==== TEXTO SELECIONADO ====

Na história secreta do cartão de crédito são feitas duas afirmações que deveriam merecer bastante atenção. “Com cartão você pode tudo. Menos pagar a fatura”. Infelizmente, a maioria dá atenção apenas a primeira e negligencia a segunda. E ao agir assim, valida a seguinte passagem do livro O paradoxo do tempo – Você vive preso ao passado, viciado no presente ou refém do futuro?, de Philip Zimbardo & John Boyd.
“O lema de quem é orientado para o presente hedonista é o seguinte: “Se isso te faz sentir bem, então compre”. O entusiasmo dessas pessoas por viver é caro, o que se torna um obstáculo para atividades chatas, como pagar as contas. Como conseqüência, as pessoas com pontuação alta na escala do presente hedonista acabam pagando duas vezes pela mesma coisa. Elas começam pagando a primeira vez, e depois o fazem novamente por causa dos juros do cartão de crédito e juros por atraso. Gaste um pouco com diversão, mas planeje suas compras de acordo com o que você tem, para não terminar pagando duas vezes pela mesma coisa.”
E ao pagar duas vezes pela mesma coisa, ou seja, ao pagar em dobro, as pessoas compram apenas metade do que comprariam se pagassem só uma vez. Será que isto é difícil de entender? Parece que sim. Vejam o que diz Eduardo Ramalho, diretor de desenvolvimento de negócios da Acxiom Brasil, em uma reportagem intitulada Americano escolhe cartão por juros e brasileiro, por prazo, publicada no jornal Brasil Econômico e também no blog Lendo e opinando: ‘A facilidade no parcelamento das despesas resulta em aumento do poder de consumo’.”
Não consigo entender tal afirmação. Em minha opinião, aumento do poder de consumo significa poder consumir uma quantidade maior de produtos e / ou serviços, o que é totalmente incompatível com o parcelamento de despesas. Para defender minha opinião recorro ao método das implicações sucessivas. Parcelar despesas implica em pagar juros que implica em dispor de menos dinheiro que implica em comprar menos coisas. E se comprar menos coisas significa aumentar o poder de consumo, chego à conclusão que, para os aficionados por cartão de crédito, a palavra aumentar tem um significado completamente diferente daquele que eu conheço.
E não me venham com aquela história de parcelamento sem juros, pois já temos idade suficiente para deixar de acreditar em lorotas, ou melhor, em conversas fiadas, já que estamos falando de crediário. O arraigado hábito de comprar verificando apenas se a parcela cabe no bolso, sem levar em conta o preço total da compra, induz quem vende a embutir os juros no preço à vista. Algo típico de uma sociedade onde impera o lema me engana que eu gosto.

====

LISTA DE ATIVIDADES:
a. Segundo o texto sobre cartão de crédito, por que não se deve acreditar no parcelamento sem juros? Responda em uma a três frases.
b. Repita do texto sobre cartão de crédito o trecho entre "Na história secreta" e "Zimbardo & John Boyd.", inclusive.

==== TRECHO DOS DADOS ====

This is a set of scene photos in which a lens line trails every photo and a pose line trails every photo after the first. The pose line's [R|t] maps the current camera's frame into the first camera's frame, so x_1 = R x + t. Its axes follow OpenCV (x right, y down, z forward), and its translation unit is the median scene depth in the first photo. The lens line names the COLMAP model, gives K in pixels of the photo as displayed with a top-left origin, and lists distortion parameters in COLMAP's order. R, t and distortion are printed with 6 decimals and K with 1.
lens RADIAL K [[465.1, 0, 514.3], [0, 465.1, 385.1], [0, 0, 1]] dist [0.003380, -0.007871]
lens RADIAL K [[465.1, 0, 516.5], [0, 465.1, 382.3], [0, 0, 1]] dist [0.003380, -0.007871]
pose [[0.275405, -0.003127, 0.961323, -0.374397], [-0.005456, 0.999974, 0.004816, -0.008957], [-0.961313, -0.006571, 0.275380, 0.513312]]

====

RESULTADOS DO EXERCÍCIO:
a. O hábito de comprar verificando apenas se a parcela cabe no bolso, sem levar em conta o preço total, induz quem vende a embutir os juros no preço à vista. Assim, os juros já estão incluídos no preço.

b.
Na história secreta do cartão de crédito são feitas duas afirmações que deveriam merecer bastante atenção. “Com cartão você pode tudo. Menos pagar a fatura”. Infelizmente, a maioria dá atenção apenas a primeira e negligencia a segunda. E ao agir assim, valida a seguinte passagem do livro O paradoxo do tempo – Você vive preso ao passado, viciado no presente ou refém do futuro?, de Philip Zimbardo & John Boyd.